* [Requirement] Could the entries below be reproduced exactly, with the images removed?

:: Extracted information ::

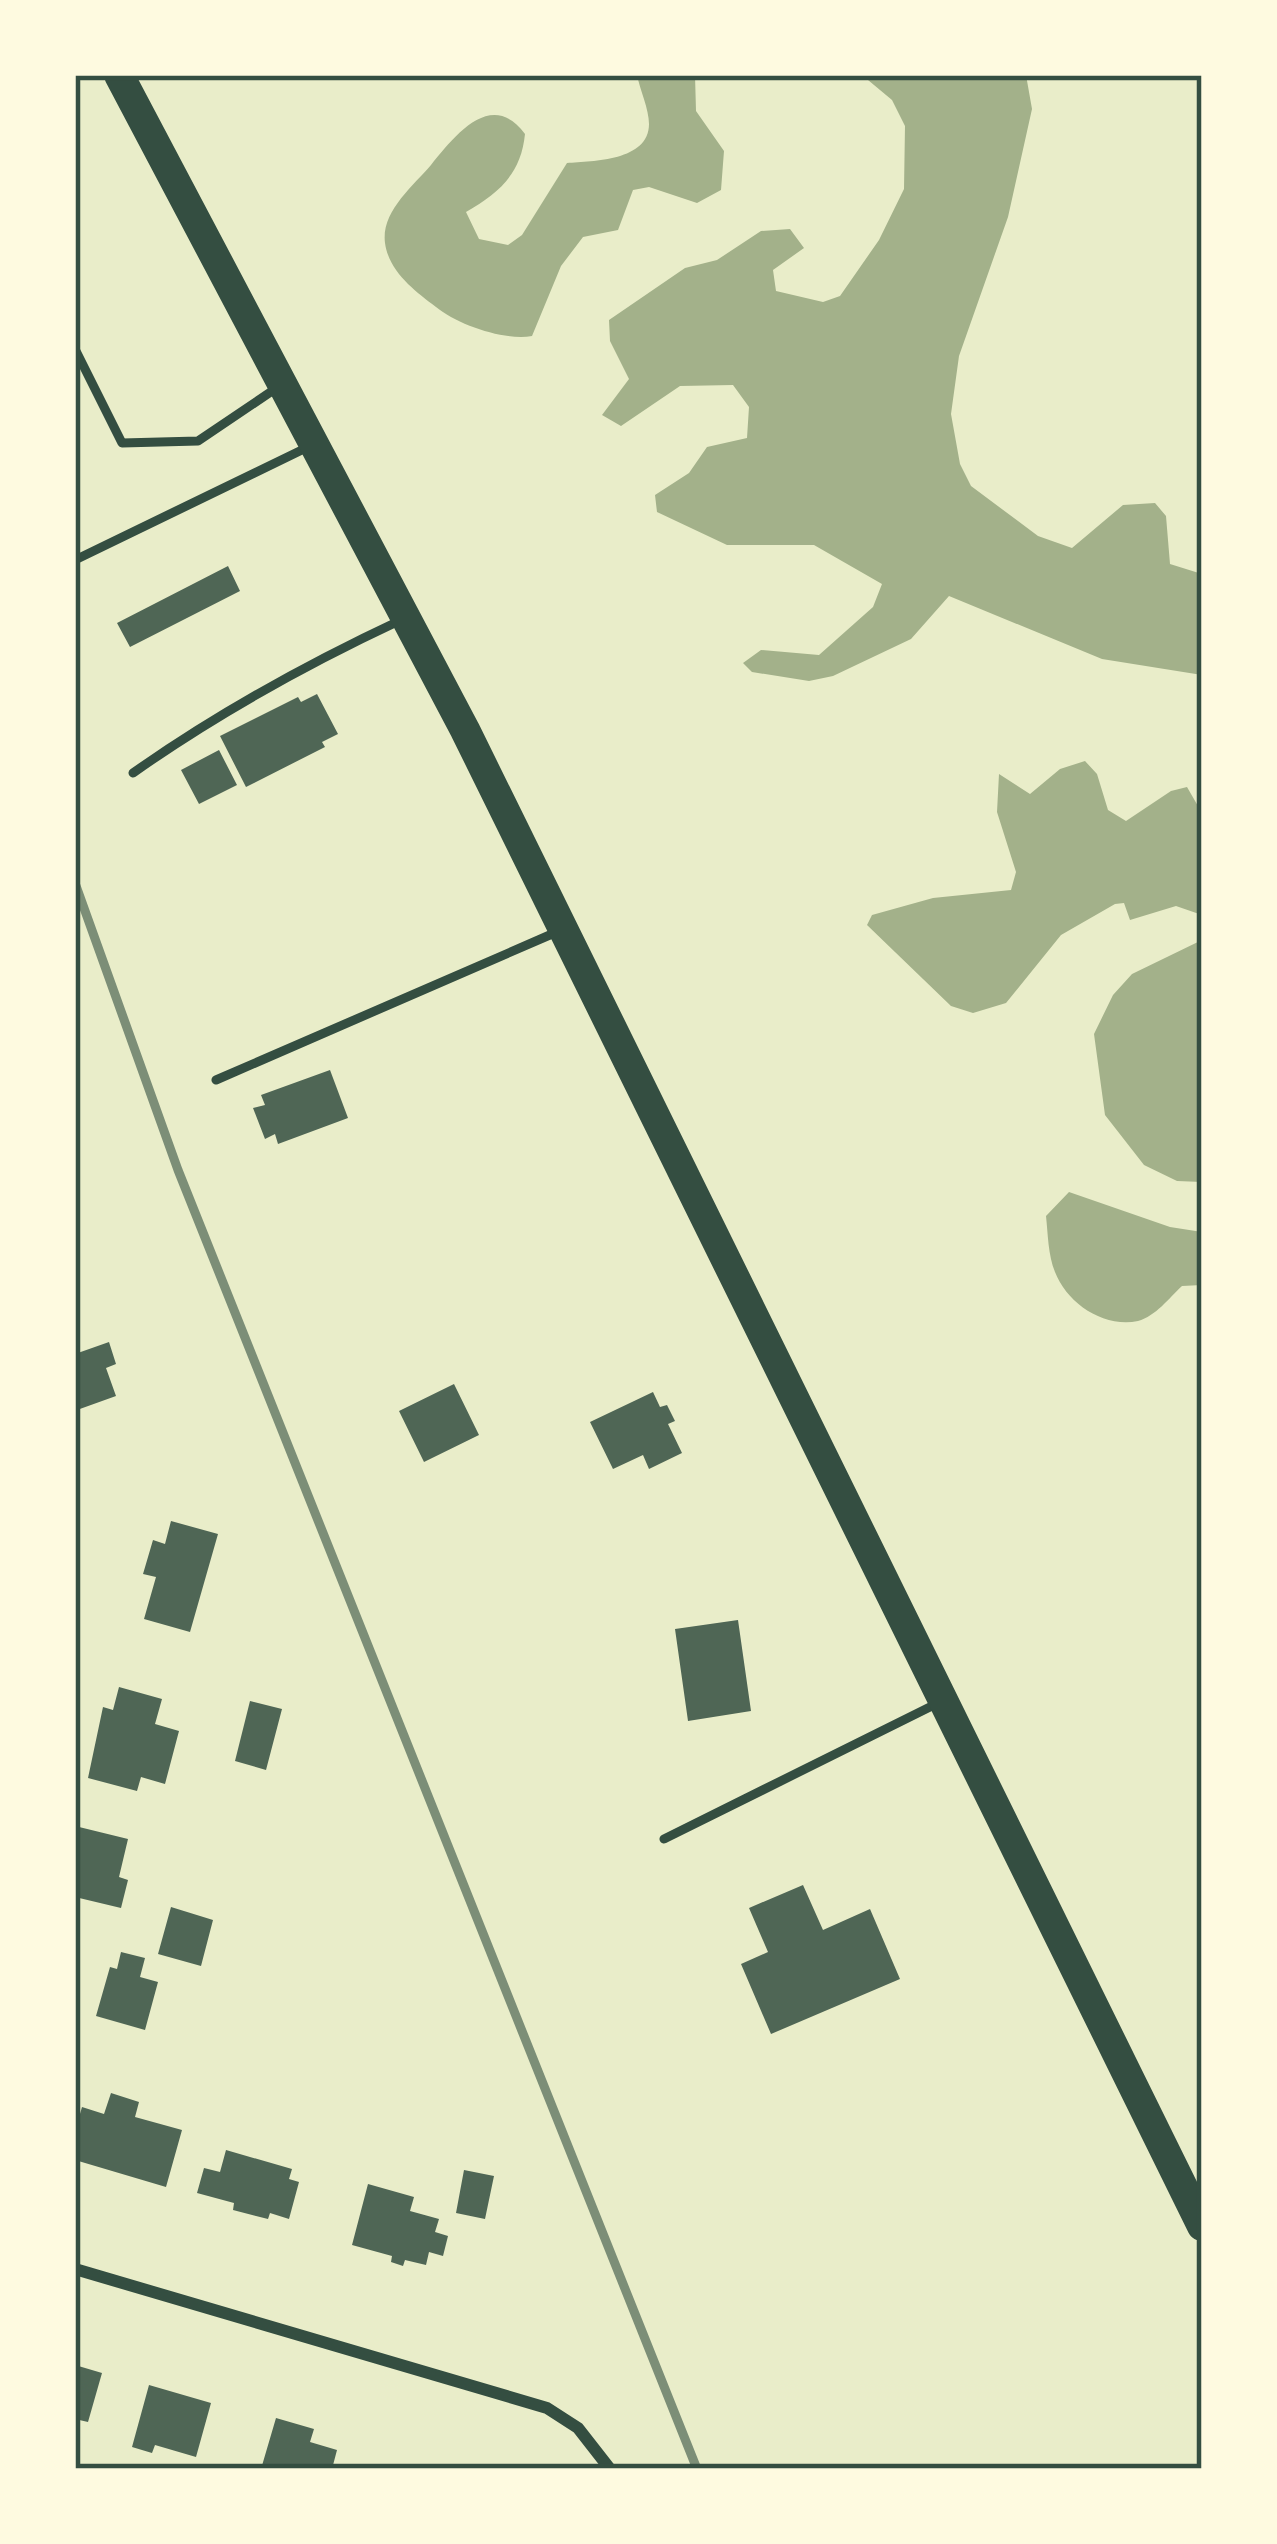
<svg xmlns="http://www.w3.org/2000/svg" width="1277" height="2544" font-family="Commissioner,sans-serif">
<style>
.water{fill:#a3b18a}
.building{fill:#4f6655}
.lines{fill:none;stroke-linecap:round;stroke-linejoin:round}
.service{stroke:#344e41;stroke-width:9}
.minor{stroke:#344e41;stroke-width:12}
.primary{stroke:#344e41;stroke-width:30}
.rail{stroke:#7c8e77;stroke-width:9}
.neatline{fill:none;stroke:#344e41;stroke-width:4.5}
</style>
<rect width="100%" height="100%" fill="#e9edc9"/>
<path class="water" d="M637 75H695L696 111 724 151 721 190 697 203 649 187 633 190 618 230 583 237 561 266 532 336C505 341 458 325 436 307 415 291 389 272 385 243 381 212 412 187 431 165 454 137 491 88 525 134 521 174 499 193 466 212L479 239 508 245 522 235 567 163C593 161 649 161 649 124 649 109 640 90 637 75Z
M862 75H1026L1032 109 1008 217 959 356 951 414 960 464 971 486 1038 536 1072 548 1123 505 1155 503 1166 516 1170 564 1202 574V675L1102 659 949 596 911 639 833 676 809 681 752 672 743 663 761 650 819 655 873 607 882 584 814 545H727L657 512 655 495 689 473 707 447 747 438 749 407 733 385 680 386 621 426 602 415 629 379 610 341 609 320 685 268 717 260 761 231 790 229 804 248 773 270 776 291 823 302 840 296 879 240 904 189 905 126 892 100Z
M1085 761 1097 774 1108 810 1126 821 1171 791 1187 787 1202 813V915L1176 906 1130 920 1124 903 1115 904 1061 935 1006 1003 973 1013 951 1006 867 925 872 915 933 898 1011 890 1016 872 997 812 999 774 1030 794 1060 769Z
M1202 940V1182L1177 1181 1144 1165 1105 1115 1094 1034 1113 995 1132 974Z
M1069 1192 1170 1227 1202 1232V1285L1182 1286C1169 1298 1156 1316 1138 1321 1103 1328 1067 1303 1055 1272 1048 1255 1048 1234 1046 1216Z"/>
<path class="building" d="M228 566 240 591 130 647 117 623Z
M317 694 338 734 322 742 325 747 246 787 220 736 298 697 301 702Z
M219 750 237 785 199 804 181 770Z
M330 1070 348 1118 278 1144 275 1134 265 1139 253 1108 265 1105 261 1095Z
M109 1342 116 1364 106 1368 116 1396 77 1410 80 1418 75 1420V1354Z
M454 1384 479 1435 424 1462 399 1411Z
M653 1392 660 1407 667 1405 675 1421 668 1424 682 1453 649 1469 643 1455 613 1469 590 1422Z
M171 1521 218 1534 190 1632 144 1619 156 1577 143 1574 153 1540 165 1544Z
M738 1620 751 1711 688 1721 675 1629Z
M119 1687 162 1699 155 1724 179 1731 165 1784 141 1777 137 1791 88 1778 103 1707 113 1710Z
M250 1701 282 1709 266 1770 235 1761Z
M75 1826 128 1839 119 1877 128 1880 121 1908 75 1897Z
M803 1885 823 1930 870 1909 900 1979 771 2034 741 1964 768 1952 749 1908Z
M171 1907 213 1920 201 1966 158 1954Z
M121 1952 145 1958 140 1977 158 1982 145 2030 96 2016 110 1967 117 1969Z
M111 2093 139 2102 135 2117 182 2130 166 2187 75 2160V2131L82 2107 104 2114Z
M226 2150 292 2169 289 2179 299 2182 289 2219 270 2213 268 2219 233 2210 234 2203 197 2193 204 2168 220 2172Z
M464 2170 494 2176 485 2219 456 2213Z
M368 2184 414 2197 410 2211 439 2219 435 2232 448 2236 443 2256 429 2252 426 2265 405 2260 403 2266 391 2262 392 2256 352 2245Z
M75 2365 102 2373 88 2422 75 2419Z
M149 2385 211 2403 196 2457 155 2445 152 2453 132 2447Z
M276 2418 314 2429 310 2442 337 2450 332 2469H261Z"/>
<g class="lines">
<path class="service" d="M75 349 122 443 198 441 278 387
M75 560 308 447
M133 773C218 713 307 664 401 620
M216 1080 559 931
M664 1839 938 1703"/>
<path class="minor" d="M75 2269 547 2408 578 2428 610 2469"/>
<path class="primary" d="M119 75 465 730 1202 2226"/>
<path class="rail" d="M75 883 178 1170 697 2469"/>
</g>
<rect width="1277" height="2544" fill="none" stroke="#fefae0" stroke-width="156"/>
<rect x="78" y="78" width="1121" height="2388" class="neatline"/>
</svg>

:::

* [Task answer]
<svg xmlns="http://www.w3.org/2000/svg" width="1277" height="2544" font-family="Commissioner,sans-serif">
<style>
.water{fill:#a3b18a}
.building{fill:#4f6655}
.lines{fill:none;stroke-linecap:round;stroke-linejoin:round}
.service{stroke:#344e41;stroke-width:9}
.minor{stroke:#344e41;stroke-width:12}
.primary{stroke:#344e41;stroke-width:30}
.rail{stroke:#7c8e77;stroke-width:9}
.neatline{fill:none;stroke:#344e41;stroke-width:4.5}
</style>
<rect width="100%" height="100%" fill="#e9edc9"/>
<path class="water" d="M637 75H695L696 111 724 151 721 190 697 203 649 187 633 190 618 230 583 237 561 266 532 336C505 341 458 325 436 307 415 291 389 272 385 243 381 212 412 187 431 165 454 137 491 88 525 134 521 174 499 193 466 212L479 239 508 245 522 235 567 163C593 161 649 161 649 124 649 109 640 90 637 75Z
M862 75H1026L1032 109 1008 217 959 356 951 414 960 464 971 486 1038 536 1072 548 1123 505 1155 503 1166 516 1170 564 1202 574V675L1102 659 949 596 911 639 833 676 809 681 752 672 743 663 761 650 819 655 873 607 882 584 814 545H727L657 512 655 495 689 473 707 447 747 438 749 407 733 385 680 386 621 426 602 415 629 379 610 341 609 320 685 268 717 260 761 231 790 229 804 248 773 270 776 291 823 302 840 296 879 240 904 189 905 126 892 100Z
M1085 761 1097 774 1108 810 1126 821 1171 791 1187 787 1202 813V915L1176 906 1130 920 1124 903 1115 904 1061 935 1006 1003 973 1013 951 1006 867 925 872 915 933 898 1011 890 1016 872 997 812 999 774 1030 794 1060 769Z
M1202 940V1182L1177 1181 1144 1165 1105 1115 1094 1034 1113 995 1132 974Z
M1069 1192 1170 1227 1202 1232V1285L1182 1286C1169 1298 1156 1316 1138 1321 1103 1328 1067 1303 1055 1272 1048 1255 1048 1234 1046 1216Z"/>
<path class="building" d="M228 566 240 591 130 647 117 623Z
M317 694 338 734 322 742 325 747 246 787 220 736 298 697 301 702Z
M219 750 237 785 199 804 181 770Z
M330 1070 348 1118 278 1144 275 1134 265 1139 253 1108 265 1105 261 1095Z
M109 1342 116 1364 106 1368 116 1396 77 1410 80 1418 75 1420V1354Z
M454 1384 479 1435 424 1462 399 1411Z
M653 1392 660 1407 667 1405 675 1421 668 1424 682 1453 649 1469 643 1455 613 1469 590 1422Z
M171 1521 218 1534 190 1632 144 1619 156 1577 143 1574 153 1540 165 1544Z
M738 1620 751 1711 688 1721 675 1629Z
M119 1687 162 1699 155 1724 179 1731 165 1784 141 1777 137 1791 88 1778 103 1707 113 1710Z
M250 1701 282 1709 266 1770 235 1761Z
M75 1826 128 1839 119 1877 128 1880 121 1908 75 1897Z
M803 1885 823 1930 870 1909 900 1979 771 2034 741 1964 768 1952 749 1908Z
M171 1907 213 1920 201 1966 158 1954Z
M121 1952 145 1958 140 1977 158 1982 145 2030 96 2016 110 1967 117 1969Z
M111 2093 139 2102 135 2117 182 2130 166 2187 75 2160V2131L82 2107 104 2114Z
M226 2150 292 2169 289 2179 299 2182 289 2219 270 2213 268 2219 233 2210 234 2203 197 2193 204 2168 220 2172Z
M464 2170 494 2176 485 2219 456 2213Z
M368 2184 414 2197 410 2211 439 2219 435 2232 448 2236 443 2256 429 2252 426 2265 405 2260 403 2266 391 2262 392 2256 352 2245Z
M75 2365 102 2373 88 2422 75 2419Z
M149 2385 211 2403 196 2457 155 2445 152 2453 132 2447Z
M276 2418 314 2429 310 2442 337 2450 332 2469H261Z"/>
<g class="lines">
<path class="service" d="M75 349 122 443 198 441 278 387
M75 560 308 447
M133 773C218 713 307 664 401 620
M216 1080 559 931
M664 1839 938 1703"/>
<path class="minor" d="M75 2269 547 2408 578 2428 610 2469"/>
<path class="primary" d="M119 75 465 730 1202 2226"/>
<path class="rail" d="M75 883 178 1170 697 2469"/>
</g>
<rect width="1277" height="2544" fill="none" stroke="#fefae0" stroke-width="156"/>
<rect x="78" y="78" width="1121" height="2388" class="neatline"/>
</svg>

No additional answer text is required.